To light this shot, I’m positioning the light on a slight diagonal to the food, to give the shadows a bit of direction, and again I’m also raising the light higher above the set, and angling it downwards onto the set slightly.
When setting up your scene, play around with the direction of the light. The direction of the shadows in a slide lit shot has a huge impact on the look of the final photo. Depending on the angle you’re shooting your scene, a different direction may look better, so for a top down shot you may want the light higher up and pointing down on your scene more, and for a straight on shot you might want the light a bit lower to give you the opportunity to give your shadows more length and direction.
For this shot, I’m going to place a reflector directly opposite the light, to fill the shadows slightly, creating a light, bright look. If you’re going for a darker, moodier look where you want the shadows to create a lot of contrast on your food, you can either leave the reflector out of the setup, or even use a black fill card to absorb more of the light to accentuate the shadows.

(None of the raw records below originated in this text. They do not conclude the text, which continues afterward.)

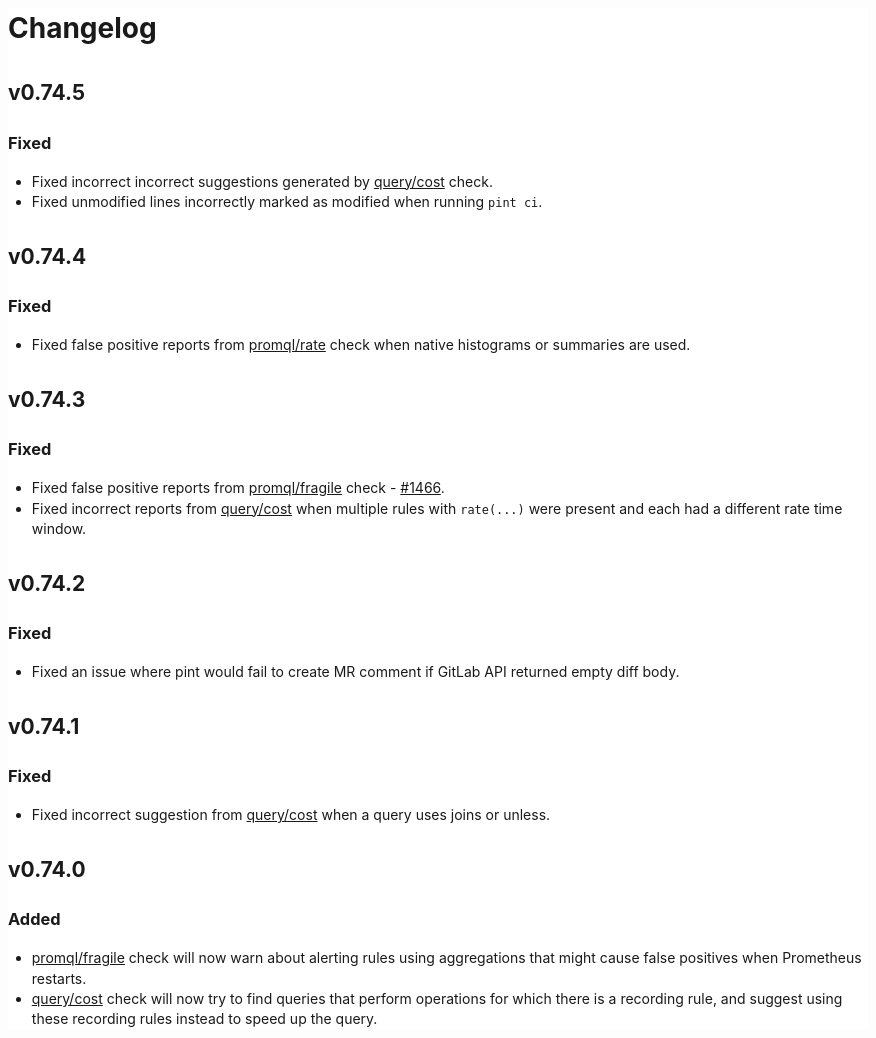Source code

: # Changelog

## v0.74.5

### Fixed

- Fixed incorrect incorrect suggestions generated by [query/cost](checks/query/cost.md) check.
- Fixed unmodified lines incorrectly marked as modified when running `pint ci`.

## v0.74.4

### Fixed

- Fixed false positive reports from [promql/rate](checks/promql/rate.md) check when native histograms or summaries are used.

## v0.74.3

### Fixed

- Fixed false positive reports from [promql/fragile](checks/promql/fragile.md) check - [#1466](https://github.com/cloudflare/pint/issues/1466).
- Fixed incorrect reports from [query/cost](checks/query/cost.md) when multiple rules with `rate(...)` were present
  and each had a different rate time window.

## v0.74.2

### Fixed

- Fixed an issue where pint would fail to create MR comment if GitLab API returned empty diff body.

## v0.74.1

### Fixed

- Fixed incorrect suggestion from [query/cost](checks/query/cost.md) when a query uses joins or unless.

## v0.74.0

### Added

- [promql/fragile](checks/promql/fragile.md) check will now warn about alerting rules using
  aggregations that might cause false positives when Prometheus restarts.
- [query/cost](checks/query/cost.md) check will now try to find queries that perform operations
  for which there is a recording rule, and suggest using these recording rules instead to speed
  up the query.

Here’s a shot of the setup for my side lit photograph:
In our free PDF artificial light gear list, we’ve laid out everything you need to get started. Grab your free guide below
So there’s two, really different but really simple lighting setups you can recreate using just one light source and soft box. Nailing these setups will give you versatility in your work and confidence to try new things and start experimenting!
Do you use artificial light in your food photography? What kind of lighting setup would you like to recreate that you’re struggling with?
This post is not sponsored. Pixapro kindly sent me the light and softbox free of charge. All opinions are my own and I truly believe in this equipment and use it myself in nearly all my food shoots!